Top of Records
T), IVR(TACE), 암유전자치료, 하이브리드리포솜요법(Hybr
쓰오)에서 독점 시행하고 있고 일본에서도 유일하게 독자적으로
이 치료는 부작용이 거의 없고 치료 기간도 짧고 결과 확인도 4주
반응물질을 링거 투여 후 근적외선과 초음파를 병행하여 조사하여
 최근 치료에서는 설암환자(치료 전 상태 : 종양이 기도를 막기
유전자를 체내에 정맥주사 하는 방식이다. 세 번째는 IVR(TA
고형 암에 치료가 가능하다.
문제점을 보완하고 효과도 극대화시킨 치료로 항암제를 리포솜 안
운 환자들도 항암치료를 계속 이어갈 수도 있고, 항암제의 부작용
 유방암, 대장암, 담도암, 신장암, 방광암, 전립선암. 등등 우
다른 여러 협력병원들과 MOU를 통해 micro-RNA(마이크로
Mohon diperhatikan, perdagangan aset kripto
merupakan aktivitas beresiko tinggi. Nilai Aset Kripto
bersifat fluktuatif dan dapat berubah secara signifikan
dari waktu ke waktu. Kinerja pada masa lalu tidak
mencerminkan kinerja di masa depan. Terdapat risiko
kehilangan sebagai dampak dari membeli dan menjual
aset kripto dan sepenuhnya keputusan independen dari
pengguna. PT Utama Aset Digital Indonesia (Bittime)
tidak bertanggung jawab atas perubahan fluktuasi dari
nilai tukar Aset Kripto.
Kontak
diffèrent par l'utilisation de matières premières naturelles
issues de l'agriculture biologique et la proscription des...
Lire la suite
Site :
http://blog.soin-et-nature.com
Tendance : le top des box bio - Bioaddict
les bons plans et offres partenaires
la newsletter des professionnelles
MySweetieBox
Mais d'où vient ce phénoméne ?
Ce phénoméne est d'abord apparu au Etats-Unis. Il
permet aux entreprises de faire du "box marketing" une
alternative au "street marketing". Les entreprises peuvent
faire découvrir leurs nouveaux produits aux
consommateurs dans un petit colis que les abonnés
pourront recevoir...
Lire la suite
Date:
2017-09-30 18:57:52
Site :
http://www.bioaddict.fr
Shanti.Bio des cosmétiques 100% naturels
Bottom of Records
What you need to do:
Please give back exactly the lines of the listing above that run from the one containing "kehilangan sebagai dampak" through the one containing "issues de l'agriculture", and only those.

The answer:
kehilangan sebagai dampak dari membeli dan menjual
aset kripto dan sepenuhnya keputusan independen dari
pengguna. PT Utama Aset Digital Indonesia (Bittime)
tidak bertanggung jawab atas perubahan fluktuasi dari
nilai tukar Aset Kripto.
Kontak
diffèrent par l'utilisation de matières premières naturelles
issues de l'agriculture biologique et la proscription des...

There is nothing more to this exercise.